What is required
Find the line holding "- Currently contributing" in the entries below. Give it again exactly, along with every line after it up to and including the line holding "- 💬 Ask me about ...".

(Source records)
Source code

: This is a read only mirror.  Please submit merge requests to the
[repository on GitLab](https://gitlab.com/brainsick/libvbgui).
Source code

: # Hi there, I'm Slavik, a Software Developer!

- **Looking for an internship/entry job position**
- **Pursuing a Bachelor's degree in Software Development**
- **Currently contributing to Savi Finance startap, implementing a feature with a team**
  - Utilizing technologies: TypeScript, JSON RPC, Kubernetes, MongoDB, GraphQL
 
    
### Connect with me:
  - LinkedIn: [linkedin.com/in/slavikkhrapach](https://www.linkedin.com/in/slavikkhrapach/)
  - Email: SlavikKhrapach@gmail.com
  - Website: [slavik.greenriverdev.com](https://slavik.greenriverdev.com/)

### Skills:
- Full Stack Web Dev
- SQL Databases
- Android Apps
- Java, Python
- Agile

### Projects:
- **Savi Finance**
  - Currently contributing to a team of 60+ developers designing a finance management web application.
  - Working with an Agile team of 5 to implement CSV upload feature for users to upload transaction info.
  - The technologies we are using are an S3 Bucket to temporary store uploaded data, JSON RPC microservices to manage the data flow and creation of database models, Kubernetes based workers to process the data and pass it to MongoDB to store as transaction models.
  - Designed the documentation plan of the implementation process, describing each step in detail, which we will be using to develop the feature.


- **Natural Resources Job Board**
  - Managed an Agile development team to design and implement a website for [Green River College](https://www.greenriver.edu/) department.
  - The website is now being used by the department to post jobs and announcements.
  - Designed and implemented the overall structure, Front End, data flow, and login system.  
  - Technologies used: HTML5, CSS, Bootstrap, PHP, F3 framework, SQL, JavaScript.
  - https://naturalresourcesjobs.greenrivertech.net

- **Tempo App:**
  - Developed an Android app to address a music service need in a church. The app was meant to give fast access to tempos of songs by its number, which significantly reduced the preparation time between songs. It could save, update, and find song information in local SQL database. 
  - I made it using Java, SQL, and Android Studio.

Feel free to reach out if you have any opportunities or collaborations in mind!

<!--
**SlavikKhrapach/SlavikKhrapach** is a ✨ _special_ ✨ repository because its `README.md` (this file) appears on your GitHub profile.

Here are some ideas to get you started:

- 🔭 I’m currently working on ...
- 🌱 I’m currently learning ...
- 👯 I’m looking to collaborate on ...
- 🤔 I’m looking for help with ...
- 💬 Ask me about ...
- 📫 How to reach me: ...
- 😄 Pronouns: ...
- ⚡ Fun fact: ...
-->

Completed exercise
  - Currently contributing to a team of 60+ developers designing a finance management web application.
  - Working with an Agile team of 5 to implement CSV upload feature for users to upload transaction info.
  - The technologies we are using are an S3 Bucket to temporary store uploaded data, JSON RPC microservices to manage the data flow and creation of database models, Kubernetes based workers to process the data and pass it to MongoDB to store as transaction models.
  - Designed the documentation plan of the implementation process, describing each step in detail, which we will be using to develop the feature.


- **Natural Resources Job Board**
  - Managed an Agile development team to design and implement a website for [Green River College](https://www.greenriver.edu/) department.
  - The website is now being used by the department to post jobs and announcements.
  - Designed and implemented the overall structure, Front End, data flow, and login system.  
  - Technologies used: HTML5, CSS, Bootstrap, PHP, F3 framework, SQL, JavaScript.
  - https://naturalresourcesjobs.greenrivertech.net

- **Tempo App:**
  - Developed an Android app to address a music service need in a church. The app was meant to give fast access to tempos of songs by its number, which significantly reduced the preparation time between songs. It could save, update, and find song information in local SQL database. 
  - I made it using Java, SQL, and Android Studio.

Feel free to reach out if you have any opportunities or collaborations in mind!

<!--
**SlavikKhrapach/SlavikKhrapach** is a ✨ _special_ ✨ repository because its `README.md` (this file) appears on your GitHub profile.

Here are some ideas to get you started:

- 🔭 I’m currently working on ...
- 🌱 I’m currently learning ...
- 👯 I’m looking to collaborate on ...
- 🤔 I’m looking for help with ...
- 💬 Ask me about ...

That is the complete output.